▸ **Stored data entries**:
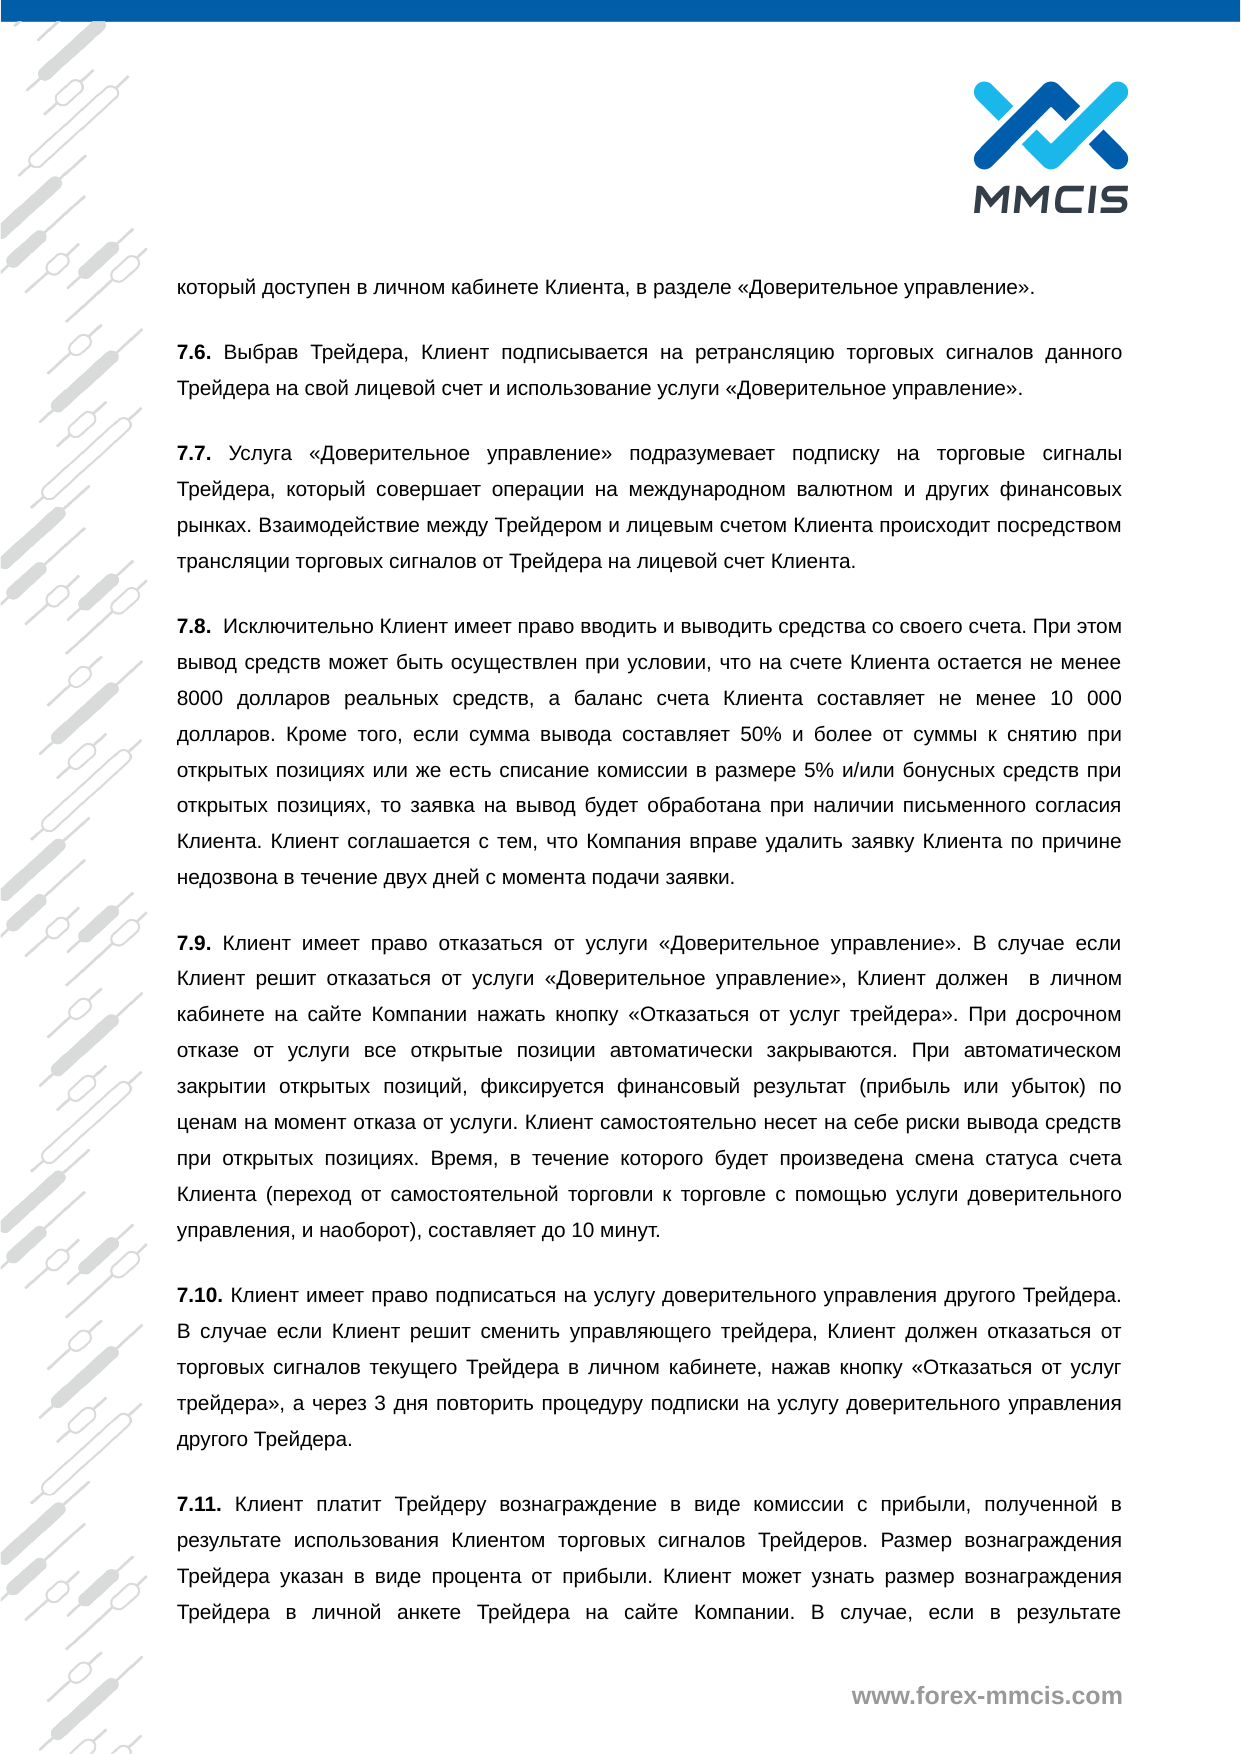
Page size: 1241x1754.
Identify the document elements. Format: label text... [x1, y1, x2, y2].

picture [963, 71, 1139, 225]
text 7.7. Услуга «Доверительное управление» подразумевает подписку на торговые сигналы Трейдера, который совершает операции на международном валютном и других финансовых рынках. Взаимодействие между Трейдером и лицевым счетом Клиента происходит посредством трансляции торговых сигналов от Трейдера на лицевой счет Клиента. [177, 441, 1123, 572]
text 7.10. Клиент имеет право подписаться на услугу доверительного управления другого Трейдера. В случае если Клиент решит сменить управляющего трейдера, Клиент должен отказаться от торговых сигналов текущего Трейдера в личном кабинете, нажав кнопку «Отказаться от услуг трейдера», а через 3 дня повторить процедуру подписки на услугу доверительного управления другого Трейдера. [177, 1283, 1123, 1451]
text 7.8. Исключительно Клиент имеет право вводить и выводить средства со своего счета. При этом вывод средств может быть осуществлен при условии, что на счете Клиента остается не менее 8000 долларов реальных средств, а баланс счета Клиента составляет не менее 10 000 долларов. Кроме того, если сумма вывода составляет 50% и более от суммы к снятию при открытых позициях или же есть списание комиссии в размере 5% и/или бонусных средств при открытых позициях, то заявка на вывод будет обработана при наличии письменного согласия Клиента. Клиент соглашается с тем, что Компания вправе удалить заявку Клиента по причине недозвона в течение двух дней с момента подачи заявки. [177, 614, 1123, 889]
text 7.9. Клиент имеет право отказаться от услуги «Доверительное управление». В случае если Клиент решит отказаться от услуги «Доверительное управление», Клиент должен в личном кабинете на сайте Компании нажать кнопку «Отказаться от услуг трейдера». При досрочном отказе от услуги все открытые позиции автоматически закрываются. При автоматическом закрытии открытых позиций, фиксируется финансовый результат (прибыль или убыток) по ценам на момент отказа от услуги. Клиент самостоятельно несет на себе риски вывода средств при открытых позициях. Время, в течение которого будет произведена смена статуса счета Клиента (переход от самостоятельной торговли к торговле с помощью услуги доверительного управления, и наоборот), составляет до 10 минут. [177, 930, 1123, 1242]
text 7.6. Выбрав Трейдера, Клиент подписывается на ретрансляцию торговых сигналов данного Трейдера на свой лицевой счет и использование услуги «Доверительное управление». [177, 340, 1123, 399]
text 7.5. Клиент может подписаться на торговые сигналы Трейдера и использование услуги «Доверительное управление», выбрав одного из сертифицированных Трейдеров в рейтинге, который доступен в личном кабинете Клиента, в разделе «Доверительное управление». [177, 274, 1123, 298]
picture [0, 0, 1241, 1754]
text 7.11. Клиент платит Трейдеру вознаграждение в виде комиссии с прибыли, полученной в результате использования Клиентом торговых сигналов Трейдеров. Размер вознаграждения Трейдера указан в виде процента от прибыли. Клиент может узнать размер вознаграждения Трейдера в личной анкете Трейдера на сайте Компании. В случае, если в результате использования услуги «Доверительное управление», не получена прибыль или получен убыток, то комиссия не взимается. [177, 1492, 1123, 1623]
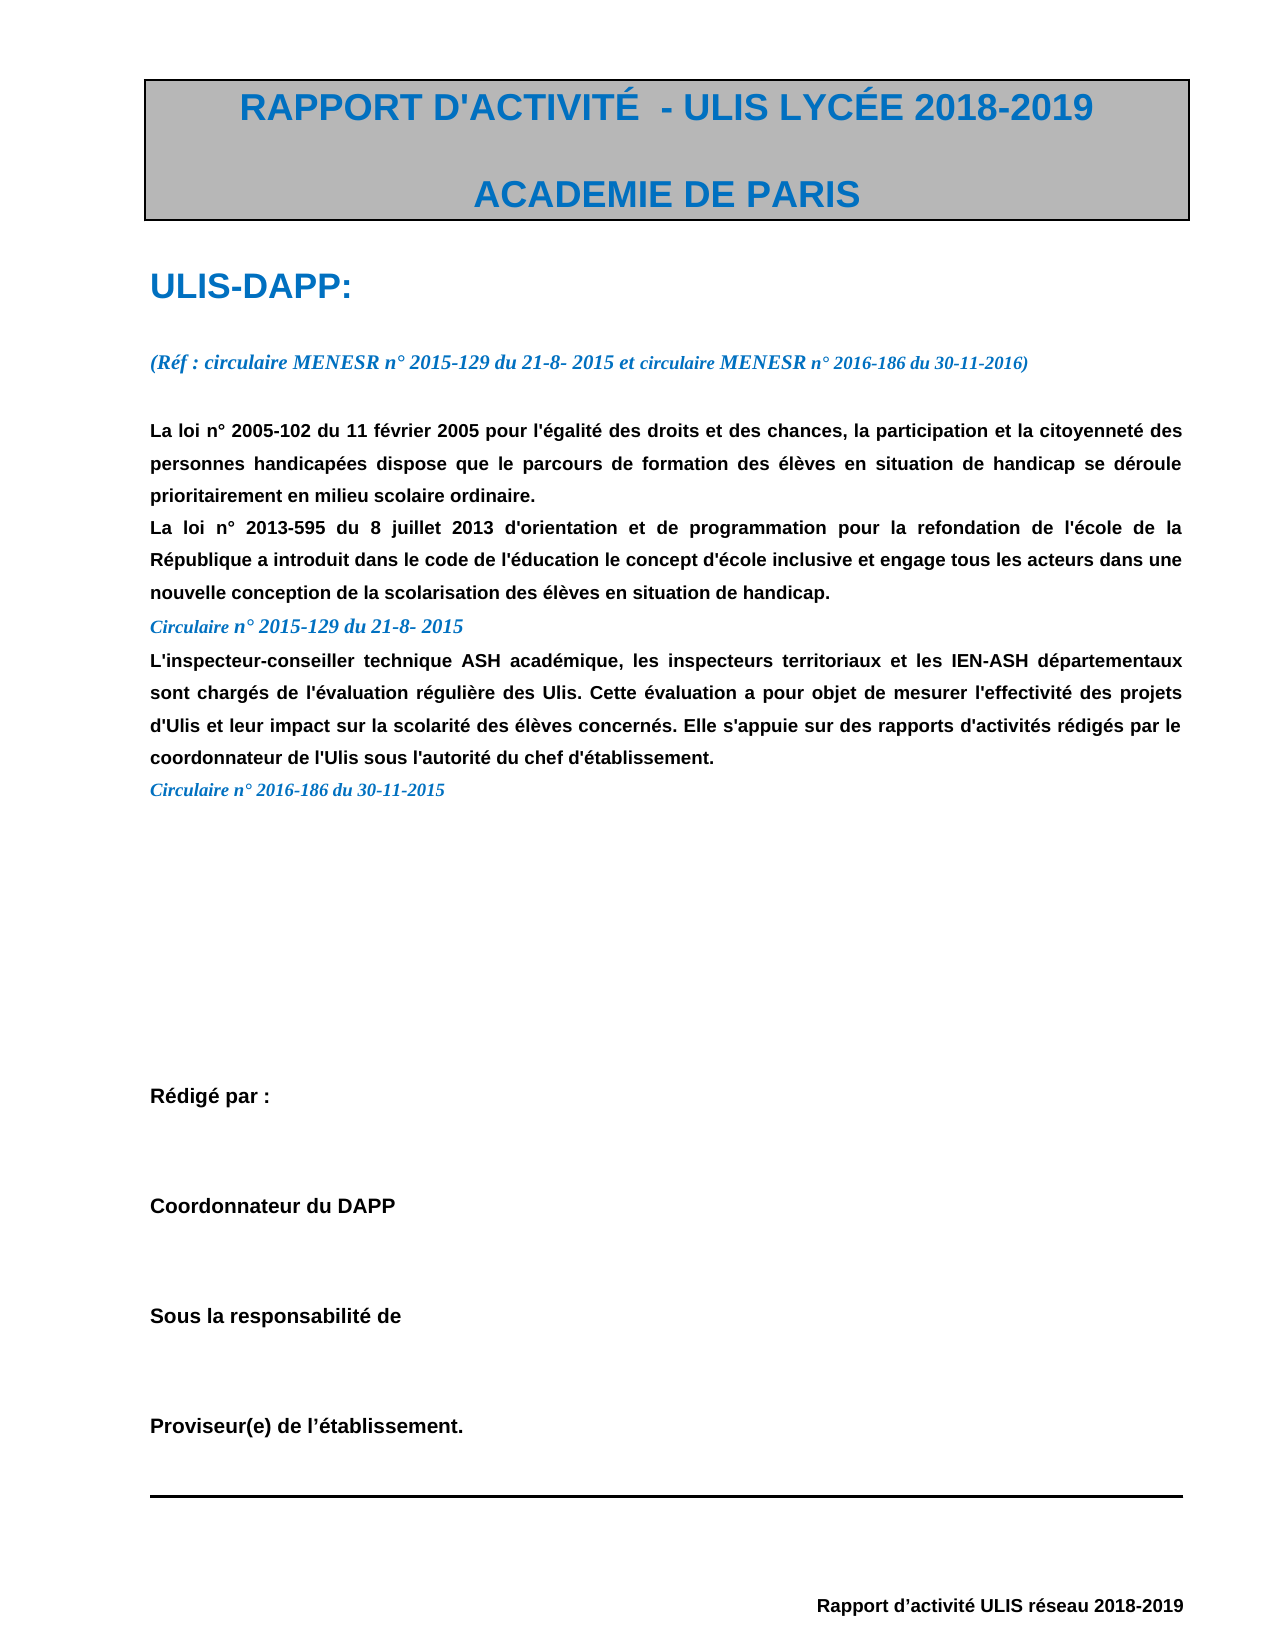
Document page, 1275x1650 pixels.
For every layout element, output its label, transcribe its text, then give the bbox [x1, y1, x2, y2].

text Circulaire n° 2015-129 du 21-8- 2015 [150, 614, 1183, 638]
text Sous la responsabilité de [150, 1304, 1183, 1328]
text Circulaire n° 2016-186 du 30-11-2015 [150, 779, 1183, 801]
text La loi n° 2013-595 du 8 juillet 2013 d'orientation et de programmation pour la refondation de l'école de la République a introduit dans le code de l'éducation le concept d'école inclusive et engage tous les acteurs dans une nouvelle conception de la scolarisation des élèves en situation de handicap. [150, 517, 1183, 603]
text Coordonnateur du DAPP [150, 1194, 1183, 1218]
text Proviseur(e) de l’établissement. [150, 1414, 1183, 1438]
text L'inspecteur-conseiller technique ASH académique, les inspecteurs territoriaux et les IEN-ASH départementaux sont chargés de l'évaluation régulière des Ulis. Cette évaluation a pour objet de mesurer l'effectivité des projets d'Ulis et leur impact sur la scolarité des élèves concernés. Elle s'appuie sur des rapports d'activités rédigés par le coordonnateur de l'Ulis sous l'autorité du chef d'établissement. [150, 650, 1183, 768]
text La loi n° 2005-102 du 11 février 2005 pour l'égalité des droits et des chances, la participation et la citoyenneté des personnes handicapées dispose que le parcours de formation des élèves en situation de handicap se déroule prioritairement en milieu scolaire ordinaire. [150, 420, 1183, 506]
text Rédigé par : [150, 1084, 1183, 1108]
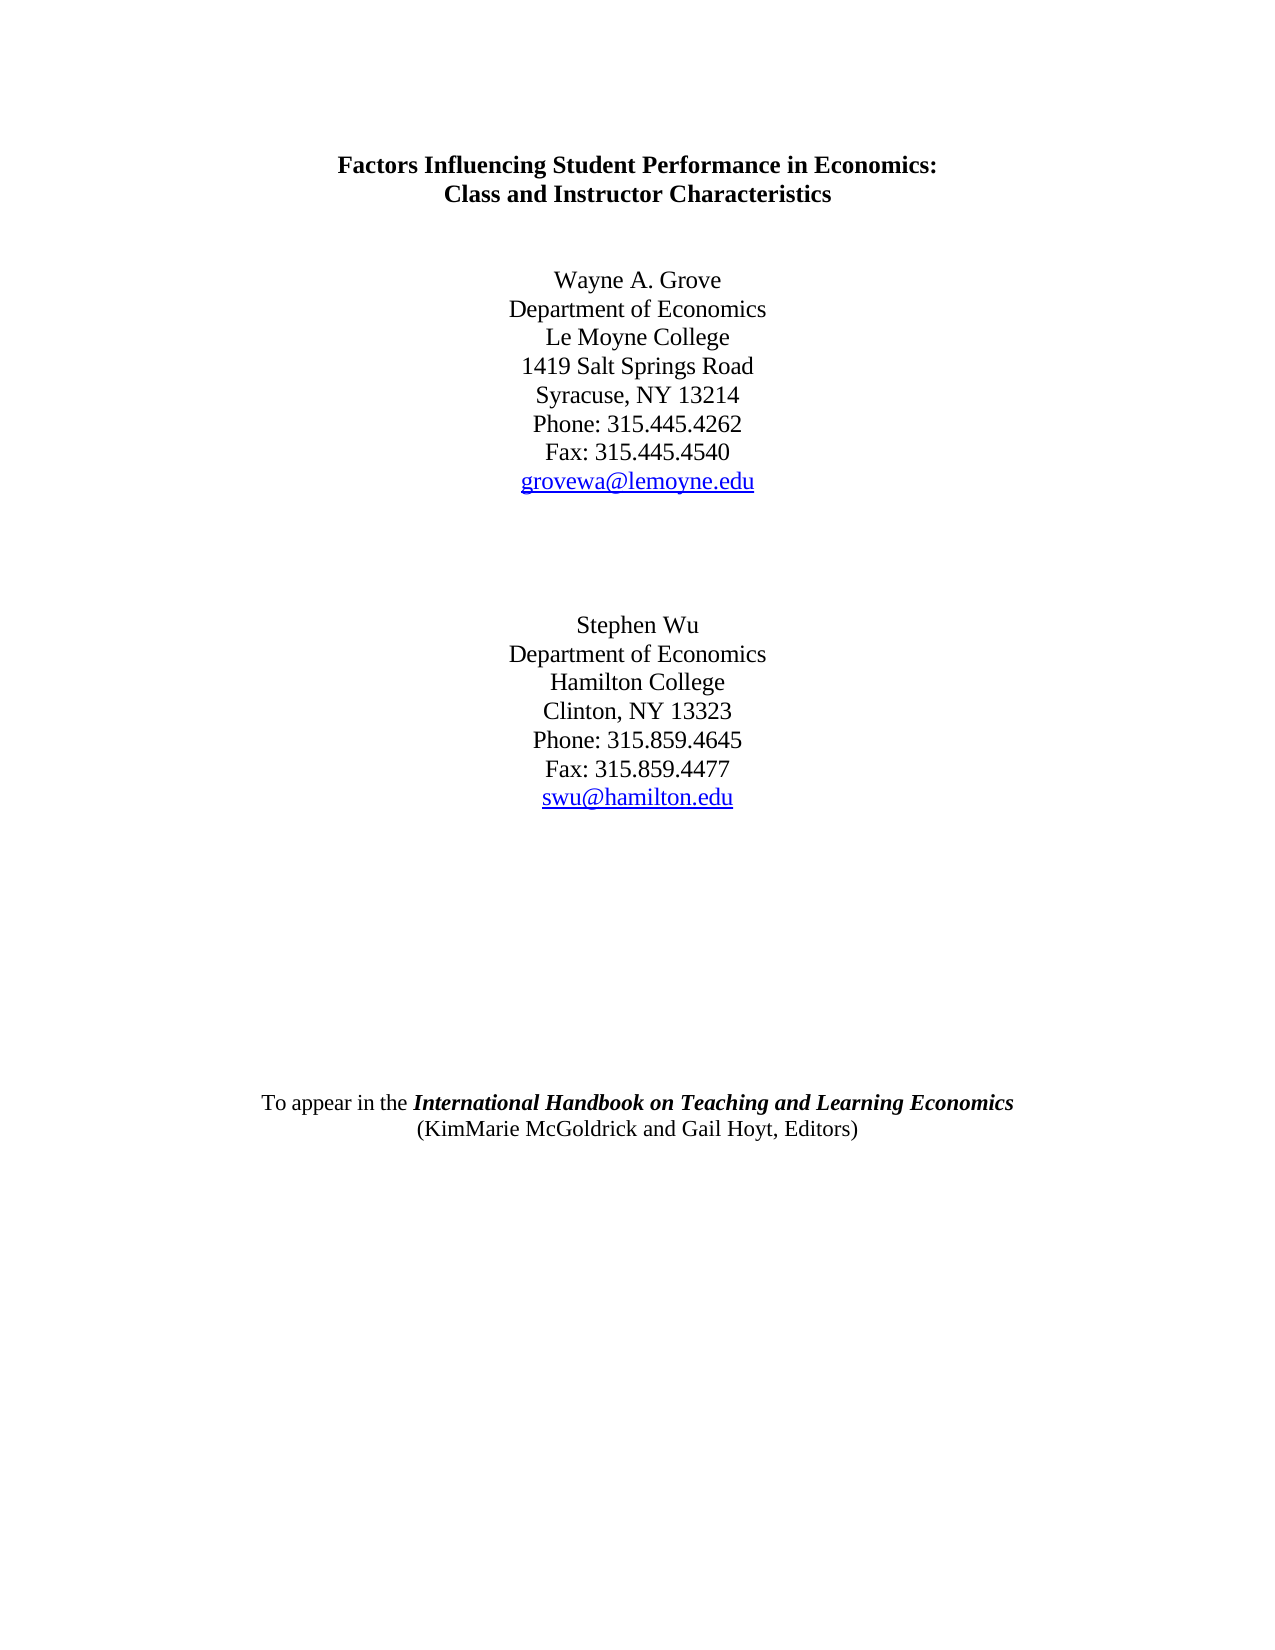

▸ **Directions**: Each entry, word for word, belongs in your answer; each picture does not.

▸ **Output for this task**:
Page size: 1241x1754.
Identify the document elements. Format: label text... [x1, y1, x2, y2].

picture [963, 71, 1139, 225]
text 7.7. Услуга «Доверительное управление» подразумевает подписку на торговые сигналы Трейдера, который совершает операции на международном валютном и других финансовых рынках. Взаимодействие между Трейдером и лицевым счетом Клиента происходит посредством трансляции торговых сигналов от Трейдера на лицевой счет Клиента. [177, 441, 1123, 572]
text 7.10. Клиент имеет право подписаться на услугу доверительного управления другого Трейдера. В случае если Клиент решит сменить управляющего трейдера, Клиент должен отказаться от торговых сигналов текущего Трейдера в личном кабинете, нажав кнопку «Отказаться от услуг трейдера», а через 3 дня повторить процедуру подписки на услугу доверительного управления другого Трейдера. [177, 1283, 1123, 1451]
text 7.8. Исключительно Клиент имеет право вводить и выводить средства со своего счета. При этом вывод средств может быть осуществлен при условии, что на счете Клиента остается не менее 8000 долларов реальных средств, а баланс счета Клиента составляет не менее 10 000 долларов. Кроме того, если сумма вывода составляет 50% и более от суммы к снятию при открытых позициях или же есть списание комиссии в размере 5% и/или бонусных средств при открытых позициях, то заявка на вывод будет обработана при наличии письменного согласия Клиента. Клиент соглашается с тем, что Компания вправе удалить заявку Клиента по причине недозвона в течение двух дней с момента подачи заявки. [177, 614, 1123, 889]
text 7.9. Клиент имеет право отказаться от услуги «Доверительное управление». В случае если Клиент решит отказаться от услуги «Доверительное управление», Клиент должен в личном кабинете на сайте Компании нажать кнопку «Отказаться от услуг трейдера». При досрочном отказе от услуги все открытые позиции автоматически закрываются. При автоматическом закрытии открытых позиций, фиксируется финансовый результат (прибыль или убыток) по ценам на момент отказа от услуги. Клиент самостоятельно несет на себе риски вывода средств при открытых позициях. Время, в течение которого будет произведена смена статуса счета Клиента (переход от самостоятельной торговли к торговле с помощью услуги доверительного управления, и наоборот), составляет до 10 минут. [177, 930, 1123, 1242]
text 7.6. Выбрав Трейдера, Клиент подписывается на ретрансляцию торговых сигналов данного Трейдера на свой лицевой счет и использование услуги «Доверительное управление». [177, 340, 1123, 399]
text 7.5. Клиент может подписаться на торговые сигналы Трейдера и использование услуги «Доверительное управление», выбрав одного из сертифицированных Трейдеров в рейтинге, который доступен в личном кабинете Клиента, в разделе «Доверительное управление». [177, 274, 1123, 298]
picture [0, 0, 1241, 1754]
text 7.11. Клиент платит Трейдеру вознаграждение в виде комиссии с прибыли, полученной в результате использования Клиентом торговых сигналов Трейдеров. Размер вознаграждения Трейдера указан в виде процента от прибыли. Клиент может узнать размер вознаграждения Трейдера в личной анкете Трейдера на сайте Компании. В случае, если в результате использования услуги «Доверительное управление», не получена прибыль или получен убыток, то комиссия не взимается. [177, 1492, 1123, 1623]
Document page, 1275x1650 pixels.
For every layout element, output its label, transcribe its text, then give the bbox [x1, y1, x2, y2].

text Circulaire n° 2015-129 du 21-8- 2015 [150, 614, 1183, 638]
text Sous la responsabilité de [150, 1304, 1183, 1328]
text Circulaire n° 2016-186 du 30-11-2015 [150, 779, 1183, 801]
text La loi n° 2013-595 du 8 juillet 2013 d'orientation et de programmation pour la refondation de l'école de la République a introduit dans le code de l'éducation le concept d'école inclusive et engage tous les acteurs dans une nouvelle conception de la scolarisation des élèves en situation de handicap. [150, 517, 1183, 603]
text Coordonnateur du DAPP [150, 1194, 1183, 1218]
text Proviseur(e) de l’établissement. [150, 1414, 1183, 1438]
text L'inspecteur-conseiller technique ASH académique, les inspecteurs territoriaux et les IEN-ASH départementaux sont chargés de l'évaluation régulière des Ulis. Cette évaluation a pour objet de mesurer l'effectivité des projets d'Ulis et leur impact sur la scolarité des élèves concernés. Elle s'appuie sur des rapports d'activités rédigés par le coordonnateur de l'Ulis sous l'autorité du chef d'établissement. [150, 650, 1183, 768]
text La loi n° 2005-102 du 11 février 2005 pour l'égalité des droits et des chances, la participation et la citoyenneté des personnes handicapées dispose que le parcours de formation des élèves en situation de handicap se déroule prioritairement en milieu scolaire ordinaire. [150, 420, 1183, 506]
text Rédigé par : [150, 1084, 1183, 1108]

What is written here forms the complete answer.